Netflix beats forecasts for international growth
Netflix saw international paid for subscriptions beat Q4 forecasts, while new domestic and Canadian subscriptions fall short of targets.
The company reported that Canada & the US new subscriptions amounted to 420,000 in Q4 compared to 1.5 million a year ago, the third time in a row they have not met these targets. As competitors such as Disney+ and Apple TV+ continue to launch domestically, international territories are now a key area for growth. Overall the company added 8.33 million subscribers internationally, above its forecast of seven million.
Localised international content has long been a part of the Netflix’s global strategy, and the company has continued to increase footprint in international markets and spending on original content from around the globe.
Investment in Spanish language content, such as Casa de Papel, House of Flowers and Elite has positively impacted subscriber numbers in Latin America.
Recent notable international originals from the streamer include the first Mandarin language original Nowhere Man (pictured) which filmed in Taiwan, and the first Arabic original Jinn which filmed in Jordan.
A focus on international growth could increase Netflix’s global production spend further as it invests in original content.
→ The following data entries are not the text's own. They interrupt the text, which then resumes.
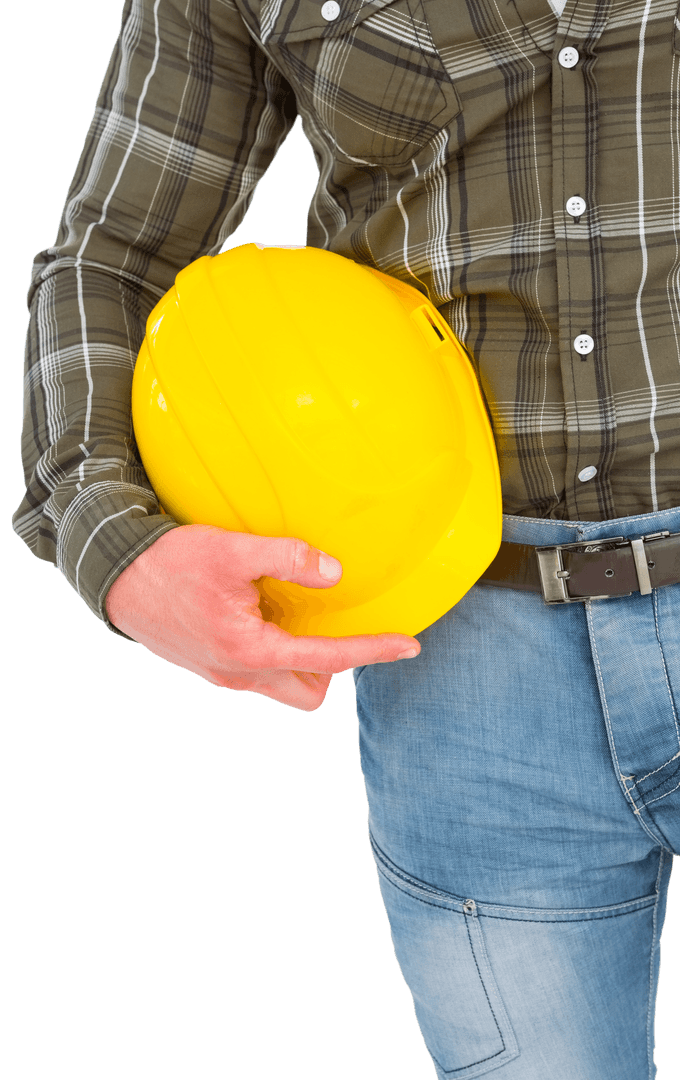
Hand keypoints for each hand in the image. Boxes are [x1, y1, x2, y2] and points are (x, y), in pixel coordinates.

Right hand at [104, 524, 420, 710]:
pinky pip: (259, 671)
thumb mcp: (232, 551)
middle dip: (331, 666)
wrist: (113, 578)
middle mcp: (239, 676)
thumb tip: (334, 573)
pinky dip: (275, 650)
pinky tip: (262, 610)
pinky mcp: (212, 668)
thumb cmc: (169, 564)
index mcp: (250, 652)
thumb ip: (287, 559)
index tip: (409, 645)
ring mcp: (223, 677)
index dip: (373, 651)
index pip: (328, 659)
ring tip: (292, 611)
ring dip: (300, 657)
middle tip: (330, 623)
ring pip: (283, 683)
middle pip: (309, 691)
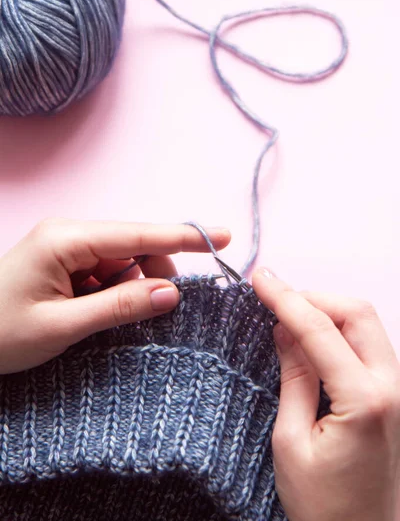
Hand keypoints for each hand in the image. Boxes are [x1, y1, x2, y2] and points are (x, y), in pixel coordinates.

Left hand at [0, 218, 229, 373]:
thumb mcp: (62, 326)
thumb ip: (120, 307)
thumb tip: (172, 294)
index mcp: (66, 239)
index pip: (137, 235)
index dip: (182, 236)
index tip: (221, 236)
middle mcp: (70, 235)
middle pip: (135, 249)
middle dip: (152, 277)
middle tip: (156, 312)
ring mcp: (69, 249)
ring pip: (124, 264)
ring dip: (131, 290)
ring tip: (102, 320)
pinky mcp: (68, 265)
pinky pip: (107, 275)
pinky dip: (115, 294)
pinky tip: (95, 315)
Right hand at [252, 269, 399, 520]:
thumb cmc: (327, 508)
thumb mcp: (292, 443)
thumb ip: (293, 378)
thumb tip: (283, 331)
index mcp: (366, 400)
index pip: (319, 329)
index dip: (285, 298)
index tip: (260, 279)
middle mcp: (393, 387)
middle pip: (356, 312)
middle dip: (313, 297)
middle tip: (273, 297)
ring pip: (366, 324)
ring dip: (326, 312)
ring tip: (286, 317)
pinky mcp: (395, 396)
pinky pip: (369, 345)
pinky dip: (339, 332)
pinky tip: (311, 339)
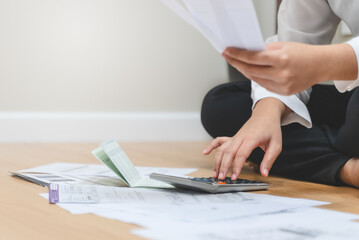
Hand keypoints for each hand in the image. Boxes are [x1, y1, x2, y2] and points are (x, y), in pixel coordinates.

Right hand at [203, 98, 285, 179]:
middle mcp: (240, 137)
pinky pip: (219, 140)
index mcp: (251, 138)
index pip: (241, 154)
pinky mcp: (233, 137)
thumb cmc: (271, 129)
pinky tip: (205, 153)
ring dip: (217, 161)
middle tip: (221, 178)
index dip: (236, 167)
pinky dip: (211, 146)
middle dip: (223, 166)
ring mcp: (235, 137)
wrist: (265, 114)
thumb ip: (269, 159)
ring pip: (222, 149)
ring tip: (214, 173)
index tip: (234, 177)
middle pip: (228, 152)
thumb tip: (264, 173)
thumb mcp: (276, 145)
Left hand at [223, 42, 357, 94]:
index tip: (227, 52)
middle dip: (237, 63)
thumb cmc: (303, 53)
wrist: (321, 65)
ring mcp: (282, 85)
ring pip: (255, 79)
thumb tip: (247, 52)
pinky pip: (264, 85)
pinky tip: (251, 72)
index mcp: (281, 59)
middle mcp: (281, 74)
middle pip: (250, 71)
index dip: (237, 55)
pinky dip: (256, 78)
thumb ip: (265, 50)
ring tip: (237, 63)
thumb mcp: (284, 46)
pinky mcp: (283, 92)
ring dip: (244, 71)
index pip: (252, 58)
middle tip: (228, 57)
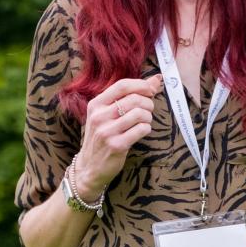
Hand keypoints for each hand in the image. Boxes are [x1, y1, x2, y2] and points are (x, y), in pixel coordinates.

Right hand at [72, 75, 160, 201]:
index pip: (122, 86)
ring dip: (148, 117)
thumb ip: (129, 95)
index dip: (141, 85)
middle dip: (148, 103)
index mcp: (96, 105)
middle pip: (134, 99)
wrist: (90, 167)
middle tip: (148, 110)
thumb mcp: (107, 114)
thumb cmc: (102, 137)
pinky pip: (141, 129)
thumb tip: (156, 79)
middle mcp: (99, 116)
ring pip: (139, 114)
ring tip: (144, 122)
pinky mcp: (116, 145)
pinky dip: (146, 129)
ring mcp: (107, 132)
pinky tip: (142, 131)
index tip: (150, 91)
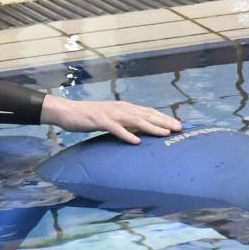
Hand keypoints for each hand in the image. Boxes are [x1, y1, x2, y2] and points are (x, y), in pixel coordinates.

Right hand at [42, 96, 181, 144]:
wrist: (69, 112)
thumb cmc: (90, 116)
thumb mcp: (112, 118)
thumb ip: (125, 122)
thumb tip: (140, 132)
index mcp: (125, 107)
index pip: (149, 112)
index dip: (164, 118)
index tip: (178, 124)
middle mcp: (121, 108)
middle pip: (147, 115)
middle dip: (164, 122)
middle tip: (179, 128)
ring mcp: (111, 114)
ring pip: (135, 121)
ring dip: (151, 127)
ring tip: (165, 134)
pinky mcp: (100, 121)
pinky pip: (116, 129)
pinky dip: (127, 135)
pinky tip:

This week Netflix opened a new French HQ, its fourth office in Europe, and said it was involved in over twenty French productions in 2020. Other recent international partnerships include a three-year deal with Korean media conglomerate CJ ENM for originals and distribution of selected titles and with Mexican director-writer-producer Manolo Caro (The House of Flowers) who signed an exclusive production pact with Netflix in May 2019.
The report comes days after market analyst Dan Salmon at BMO Capital Markets estimates that Netflix will spend US17.3 billion on content in 2020, up from US15 billion in 2019. He also adds that Netflix's investment into content will grow to US26.3 billion by 2028 to keep pace with streaming rivals, much of this on original content.